[Stored items]

::::::::::

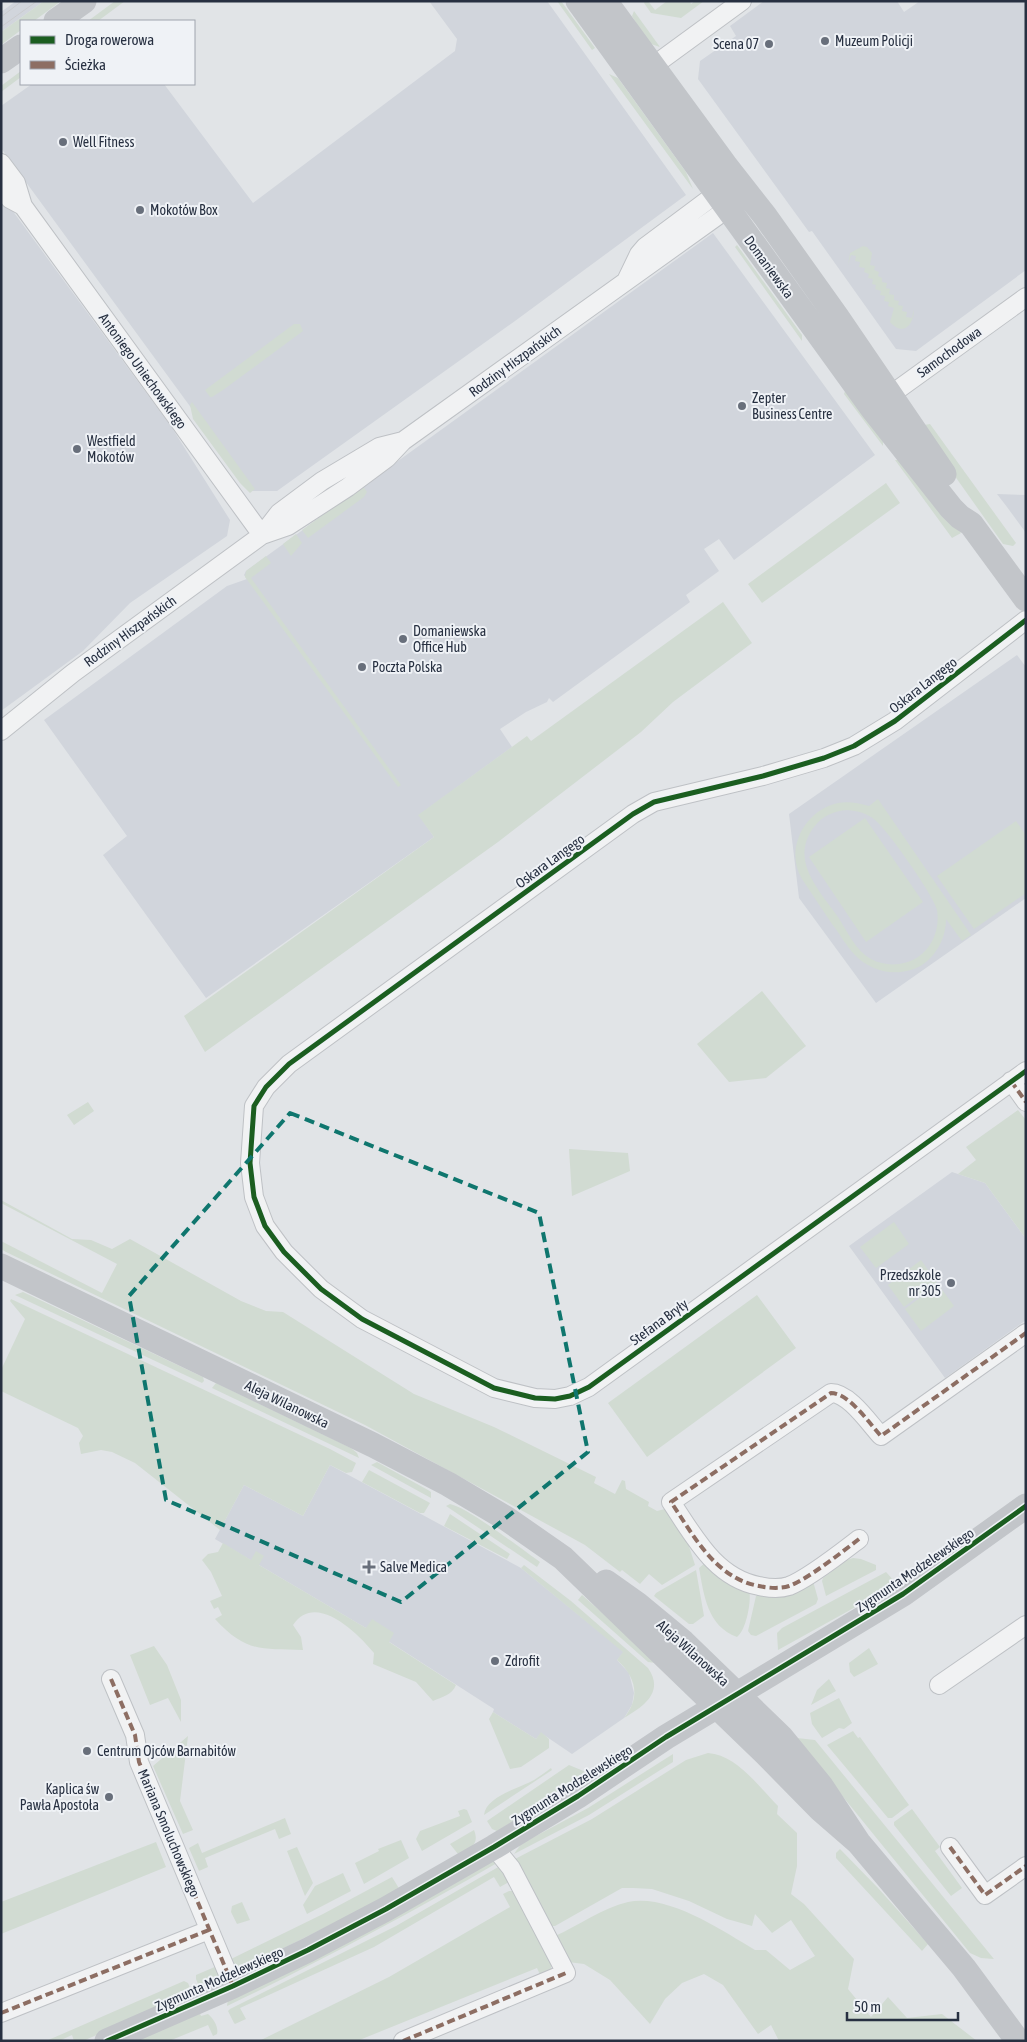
<svg xmlns="http://www.w3.org/2000/svg" width="1027" height="2042" font-family="'Asap Condensed',sans-serif">
	<rect width="100%" height="100%" fill="#e1e4e7"/>
	<path fill="#d1d5dc" d="M16 1H44L1 32V12Z
		M429 1H547L686 195 515 321 277 491H252L1 148V106L32 84H164L253 203 455 51 457 39Z
		M764 1H897L904 12 920 1H1026V270L916 351 896 349 812 231 809 232 698 79 700 61 736 36 730 26Z
		M1 195 172 428 230 520 227 536 130 603 83 651 1 711Z
		M713 233 875 455 734 560 719 539 704 549 719 571 686 595 690 602 553 702 549 698 547 702 526 712 500 729 512 747 419 815 434 837 206 998 103 855 127 836 44 720 227 586 247 579 244 575 246 571Z
		M997 494 1026 495V533L1007 507Z
		M1017 655 1026 667V898L876 1003 799 898 789 814Z
		M952 1172 985 1183 1026 1239V1320L945 1378 849 1246Z
		M330 1465 521 1568 624 1652 617 1660 629 1673 634 1693 632 1705 624 1718 572 1754 541 1733 536 1739 493 1712 494 1709 388 1641 215 1539 244 1485 303 1516Z"/>
	<path fill="#d1dbd2" fill-rule="evenodd" d="M44 1H61L34 21H21V30L1 45V32Z
		M115 1H125L98 21H88Z
		M557 1H561L595 48 592 50Z
		M645 1H648L655 10 667 1H690L691 4 695 1H704L681 18 651 13 644 3Z
		M634 11 660 47 648 43 632 16Z
		M21 71V77L1 92V86Z
		M609 74 618 78 686 172 693 189Z
		M737 245 802 335V341L735 247Z
		M863 246 867 247 872 253 870 265 875 266 874 270 879 272 878 276 882 278V282L887 283 886 288 890 289 889 294 894 295V300L899 301 898 305 903 306 902 311 907 312 906 317 912 318 914 309C914 325 903 337 890 322L894 308 888 306 889 302 884 301 885 296 880 295 881 291 875 289 876 285 872 284 873 279 868 278 869 274 864 272 865 268 859 267 860 262 855 261 856 256 851 255 848 265 850 253Z
		M294 324H300L303 331 223 390 212 397H210L205 390Z
		M845 391 883 441V446L844 394Z
		M192 402 255 489 250 493 240 483 193 419 190 405Z
		M930 424 1016 543 1013 546 1003 544 947 465 924 425Z
		M895 460H899L929 489 961 533 952 538Z
		M886 483 900 503 762 603 748 584Z
		M363 486 367 492 364 497 308 538 302 530Z
		M296 534 302 543 291 556 283 544Z
		M266 556 271 563 251 578 401 785 398 787 245 577 246 571Z
		M723 602 752 643 673 702 641 732 498 842 205 1052 184 1016 434 837 418 815 527 736 531 741Z
		M878 799 971 935 962 941 946 919C946 937 937 955 922 965 900 978 872 973 855 955 846 946 840 934 832 924 822 909 812 894 802 879 784 849 805 810 838 803 848 801 858 803 869 806ZM847 810C858 811 867 813 875 820 886 828 935 897 937 910 940 928 933 947 918 957 904 966 886 967 871 959 856 951 847 931 838 917 819 890 789 860 814 827 822 816 834 811 847 810Z
		M865 818 923 902 866 942 809 857Z
		M1016 821 1026 835V893L974 929 937 876Z
		M762 991 806 1046 766 1078 729 1082 697 1044Z
		M88 1102 94 1111 74 1125 67 1115Z
		M1018 1110 1026 1120V1239L985 1183 958 1174 976 1160 966 1147Z
		M569 1149 628 1153 630 1171 572 1196Z
		M1 1200 72 1239 91 1240 112 1249 130 1239 241 1301 266 1311 283 1312 414 1394 494 1427 596 1477 594 1483 615 1494 622 1480 625 1481 626 1489 649 1502 648 1506 657 1511 665 1509 687 1540 695 1565 662 1585 649 1574 640 1584 622 1570 620 1572 585 1545 365 1425 6 1252 1 1249V1241L102 1293 117 1264 1 1203Z
		M894 1222 909 1244 876 1268 860 1247Z
		M921 1260 937 1282 904 1307 888 1285Z
		M938 1284 954 1306 921 1331 905 1309Z
		M23 1292 203 1377 204 1381 202 1383 15 1295Z
		M757 1295 796 1348 647 1457 608 1403Z
		M11 1299 330 1449 356 1463 352 1472 346 1473 330 1465 303 1516 244 1485 220 1530 135 1463 112 1452 101 1450 81 1454 79 1443 83 1436 78 1428 1 1391V1370L25 1319 10 1301Z
		M216 1383 351 1448 357 1453 359 1458 212 1388Z
		M377 1462 428 1490 431 1492V1498L371 1465Z
		M369 1470 430 1503 424 1513H420L362 1482Z
		M450 1504C467 1507 523 1550 540 1562L537 1567 446 1506Z
		M450 1514 510 1554 507 1559 444 1526Z
		M223 1543 251 1560 256 1551 264 1556 259 1565 366 1628 372 1619 394 1633 389 1642 456 1685C452 1695 442 1697 433 1701L416 1682 373 1664 374 1653C358 1633 315 1591 293 1625L301 1637 303 1650C261 1649 245 1652 215 1619L222 1615 218 1607 214 1609 210 1601 222 1596 211 1572 202 1560 208 1554 218 1552Z
		M853 1558 861 1559 876 1565V1570L826 1596 822 1581 823 1578 847 1560Z
		M706 1562 749 1590C752 1600 746 1631 737 1637 707 1626 704 1595 699 1568Z
		M524 1565 571 1601 648 1668C665 1692 643 1707 624 1718 641 1697 636 1677 617 1660L623 1652 521 1568Z
		M696 1570 704 1616 693 1624H689L654 1596 656 1593Z
		M886 1572 897 1584 778 1650 777 1633 782 1628Z
		M813 1581 818 1599 816 1604 756 1636 751 1635 748 1631 756 1596 760 1593Z
		M582 1595 658 1662 656 1663 648 1662 578 1600Z
		M154 1646 167 1665 181 1700V1722L168 1698 150 1705 130 1655Z
		M869 1648 878 1664 854 1677 850 1672 849 1663Z
		M829 1679 836 1691 811 1705 817 1690Z
		M839 1698 852 1723 844 1729 839 1728 822 1738 812 1724 810 1713Z
		M493 1712 536 1739 541 1732 549 1739V1748L521 1767 510 1769 489 1719Z
		M853 1731 858 1738 860 1737 909 1805 892 1818H888L827 1745Z
		M188 1736 180 1801 193 1830 183 1834 153 1766Z
		M797 1738 815 1740 994 1959 981 1958 970 1953 796 1739Z
		M708 1753C737 1755 759 1787 778 1806L777 1814 797 1833V1866L791 1894 804 1904 854 1959 848 1989 871 2017 888 1997 907 2018 942 2014 977 2041H779L771 2025 758 2034 723 1985 704 1974 682 1983 665 1999 650 2024 610 1980 584 1964 568 1962 555 1936C578 1926 602 1908 628 1902 669 1894 721 1930 755 1950H766L790 1970 815 1956 791 1920 772 1933 755 1914 752 1926 727 1919 689 1901 652 1889 633 1888H622L555 1926H551L525 1881 515 1859 592 1819 686 1760Z
		M673 1754V1762L589 1815 514 1854 521 1844 588 1808Z
		M569 1765 586 1772 524 1815 497 1831 492 1829 487 1821Z
		M551 1768 552 1770 484 1815C486 1796 520 1788 534 1780 540 1776 546 1772 551 1768Z
		M464 1809 467 1810 472 1822 422 1851 416 1839 420 1831 460 1816 458 1811Z
		M912 1809 940 1847 935 1851 962 1888 951 1896 894 1825V1822Z
		M285 1818 291 1834 279 1839 275 1829 205 1858 208 1867 199 1871 189 1848 198 1843 202 1853Z
		M474 1830C480 1845 470 1849 458 1854L450 1844Z
		M401 1840 409 1858 364 1884 355 1863 379 1851 378 1849Z
		M156 1842 166 1867 1 1934V1902Z
		M297 1847 313 1883 305 1896 287 1851Z
		M840 1849 878 1888 928 1944 922 1951 836 1858V1853Z
		M491 1860 497 1863C409 1914 319 1962 227 2006L228 1998Z
		M500 1866 509 1882 500 1887 494 1877 374 1947 240 2008 246 2019 235 2024 234 2023 228 2011 230 2009 396 1926Z
		M343 1873 351 1891 307 1914 303 1905 315 1886Z
		M392 1877 400 1890 238 1971 229 1960 323 1914Z
		M509 1891H514L551 1961V1971L542 1979 537 1968 357 2041H259L389 1977 510 1907 503 1894Z
		M242 1902 250 1920 237 1924 231 1912 232 1906Z
		M217 1966 219 1980 200 1989 196 1979V1975Z
		M184 1981 188 1983 192 1993 83 2041H74L72 2035 59 2041H46Z
		M199 2011 201 2016 208 2014C213 2018 219 2027 217 2034L213 2036 208 2025 169 2041H131Z"/>
	<g fill="none" stroke-linecap="round" stroke-linejoin="round">
		<g stroke="#bec1c5" stroke-width="20">
			<path id="street" d="M653 66 742 1
				M1 163 16 183 23 206 262 535
				M1 188 10 199 23 206
				M627 279 639 254 645 247 716 194 726 190
				M882 401 1026 297
				M262 535 279 513 322 481 379 447 403 441
				M1026 620 895 721 854 746 824 758 763 776 654 802 633 814 289 1064 266 1087 254 1106 250 1163 254 1197 265 1226 284 1252 321 1289 362 1319 494 1388 535 1398 555 1399 570 1396 589 1387 1026 1071
				M1 731 73 673 262 535 288 526 348 487 387 458 403 441 727 209 733 199
				M1011 1081 1026 1102
				M859 1539C842 1552 808 1579 789 1586 780 1589 768 1588 759 1586 715 1578 694 1536 671 1502L831 1393C849 1393 869 1423 881 1436L1026 1333
				M111 1679 135 1735 139 1762 233 1986
				M939 1685 1026 1625
				M950 1847 985 1895 1026 1866
				M1 2013 209 1930
				M403 2041 566 1973 511 1868 494 1847"/>
		</g>
		<use href="#street" stroke="#f1f2f3" stroke-width="18"/>
		<path stroke="#c2c5c9" stroke-width="25" d="M578 1 872 408 951 508 960 517 971 524 1026 599
			M605 1 725 165 765 216 837 317 944 474
			M56 21 84 1
			M1 61 21 47
			M1 1266 373 1445 448 1484 507 1519 563 1558 765 1753 820 1809 858 1842
			M606 1582 637 1604 683 1642 781 1737 821 1786 858 1842 964 1968 1018 2041
			M107 2041 233 1986 308 1950 386 1909 494 1847 578 1796 666 1737 903 1594 1026 1506"/>
		<path stroke="#cacbce" stroke-width="1" d="M1 17 22 1
			M1 27 37 1"/>
		<path stroke="#8d6e63" stroke-width="4" stroke-dasharray="8 4" stroke-linecap="butt" d="M1011 1081 1026 1102
			M859 1539C842 1552 808 1579 789 1586 780 1589 768 1588 759 1586 715 1578 694 1536 671 1502L831 1393C849 1393 869 1423 881 1436L1026 1333
			M111 1679 135 1735 139 1762 233 1986
			M950 1847 985 1895 1026 1866
			M1 2013 209 1930
			M403 2041 566 1973"/>
		<g stroke="#eff2f6" stroke-width="8">
			<path id="cycleway" d="M1026 620 895 721 854 746 824 758 763 776 654 802 633 814 289 1064 266 1087 254 1106 250 1163 254 1197 265 1226 284 1252 321 1289 362 1319 494 1388 535 1398 555 1399 570 1396 589 1387 1026 1071
				M107 2041 233 1986 308 1950 386 1909 494 1847 578 1796 666 1737 903 1594 1026 1506"/>
		</g>
		<use href="#cycleway" stroke="#1b5e20" stroke-width="5"/>
	</g>
	<path fill="none" stroke="#0f766e" stroke-width="4" stroke-dasharray="10 6" stroke-linejoin="round" d="M290 1113 539 1213 588 1452 401 1602 166 1500 129 1296Z"/>
	<g fill="#686f7b" stroke="#eff2f6" stroke-width="2">
		<circle cx="825" cy="41" r="5"/>
		<circle cx="769" cy="44" r="5"/>
		<circle cx="63" cy="142" r="5"/>
		<circle cx="140" cy="210" r="5"/>
		<circle cx="742" cy="406" r="5"/>
		<circle cx="77" cy="449" r="5"/>
		<circle cx="403" cy="639" r="5"/>
		<circle cx="362" cy="667" r="5"/>
		<circle cx="951" cy="1283" r="5"/>
		<path d="M366.5 1559.5h5v5h5v5h-5v5h-5v-5h-5v-5h5z"/>
		<circle cx="495" cy="1661" r="5"/>
		<circle cx="87" cy="1751" r="5"/>
		<circle cx="109" cy="1797" r="5"/>
	</g>
	<g text-anchor="middle" stroke-width="4" stroke-linejoin="round" paint-order="stroke">
		<g font-size="14" fill="#273041" stroke="#eff2f6" text-anchor="start">
			<text x="835" y="46">Muzeum Policji</text>
			<text x="759" y="49" text-anchor="end">Scena 07</text>
			<text x="73" y="147">Well Fitness</text>
			<text x="150" y="215">Mokotów Box</text>
			<text x="752" y="403">Zepter<tspan x="752" dy="16">Business Centre</tspan></text>
			<text x="87" y="446">Westfield<tspan x="87" dy="16">Mokotów</tspan></text>
			<text x="413" y="636">Domaniewska<tspan x="413" dy="16">Office Hub</tspan></text>
			<text x="372" y="672">Poczta Polska</text>
			<text x="941" y="1280" text-anchor="end">Przedszkole<tspan x="941" dy="16">nr 305</tspan></text>
			<text x="380" y="1572">Salve Medica</text>
			<text x="505" y="1666">Zdrofit</text>
			<text x="97" y="1756">Centrum Ojców Barnabitów</text>
			<text x="99" y="1794" text-anchor="end">Kaplica św<tspan x="99" dy="16">Pawła Apostoła</tspan></text>
		</g>
		<g font-size="14" fill="#273041" stroke="#eff2f6">
			<text transform="translate(769 267) rotate(54)" y="5">Domaniewska</text>
			<text transform="translate(949 352) rotate(-36)" y="5">Samochodowa</text>
			<text transform="translate(515 361) rotate(-36)" y="5">Rodziny Hiszpańskich</text>
			<text transform="translate(143 371) rotate(54)" y="5">Antoniego Uniechowskiego</text>
			<text transform="translate(130 631) rotate(-36)" y="5">Rodziny Hiszpańskich</text>
			<text transform="translate(923 685) rotate(-38)" y="5">Oskara Langego</text>
			<text transform="translate(550 861) rotate(-36)" y="5">Oskara Langego</text>
			<text transform="translate(659 1322) rotate(-36)" y="5">Stefana Bryły</text>
			<text transform="translate(287 1404) rotate(26)" y="5">Aleja Wilanowska</text>
			<text transform="translate(915 1570) rotate(-34)" y="5">Zygmunta Modzelewskiego</text>
			<text transform="translate(693 1653) rotate(42)" y="5">Aleja Wilanowska</text>
			<text transform="translate(572 1785) rotate(-32)" y="5">Zygmunta Modzelewskiego</text>
			<text transform="translate(169 1833) rotate(67)" y="5">Mariana Smoluchowskiego</text>
			<text transform="translate(219 1979) rotate(-24)" y="5">Zygmunta Modzelewskiego</text>
		</g>
	</g>
	<rect width="1027" height="2042" fill="none" stroke="#273041" stroke-width="5"/>
	<rect x="20" y="20" width="175" height="65" fill="#eff2f6" stroke="#9fa4ae"/>
	<rect x="30" y="36" width="25" height="8" fill="#1b5e20" stroke="#9fa4ae"/>
	<text x="65" y="45" font-size="15" fill="#273041">Droga rowerowa</text>
	<rect x="30" y="61" width="25" height="8" fill="#8d6e63" stroke="#9fa4ae"/>
	<text x="65" y="70" font-size="15" fill="#273041">Ścieżka</text>
	<path d="M847 2012v8h111v-8" fill="none" stroke="#273041" stroke-width="2.5"/>
	<text x="854" y="2012" font-size="15" fill="#273041" stroke="#eff2f6" stroke-width="4" paint-order="stroke">50 m</text>
</svg>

::::::::::

▶ PROBLEM DETAILS
Return, with no change at all, every line in the entries above from the line containing "M156 1842 166 1867 1 1934V1902Z" through the line containing "M509 1891H514L551 1961V1971L542".

▶ REPLY TO THE EXERCISE
		M156 1842 166 1867 1 1934V1902Z
		M297 1847 313 1883 305 1896 287 1851Z
		M840 1849 878 1888 928 1944 922 1951 836 1858V1853Z
		M491 1860 497 1863C409 1914 319 1962 227 2006L228 1998Z
		M500 1866 509 1882 500 1887 494 1877 374 1947 240 2008 246 2019 235 2024 234 2023 228 2011 230 2009 396 1926Z
		M343 1873 351 1891 307 1914 303 1905 315 1886Z
		M392 1877 400 1890 238 1971 229 1960 323 1914Z
		M509 1891H514L551 1961V1971L542 1979 537 1968 357 2041H259L389 1977 510 1907 503 1894Z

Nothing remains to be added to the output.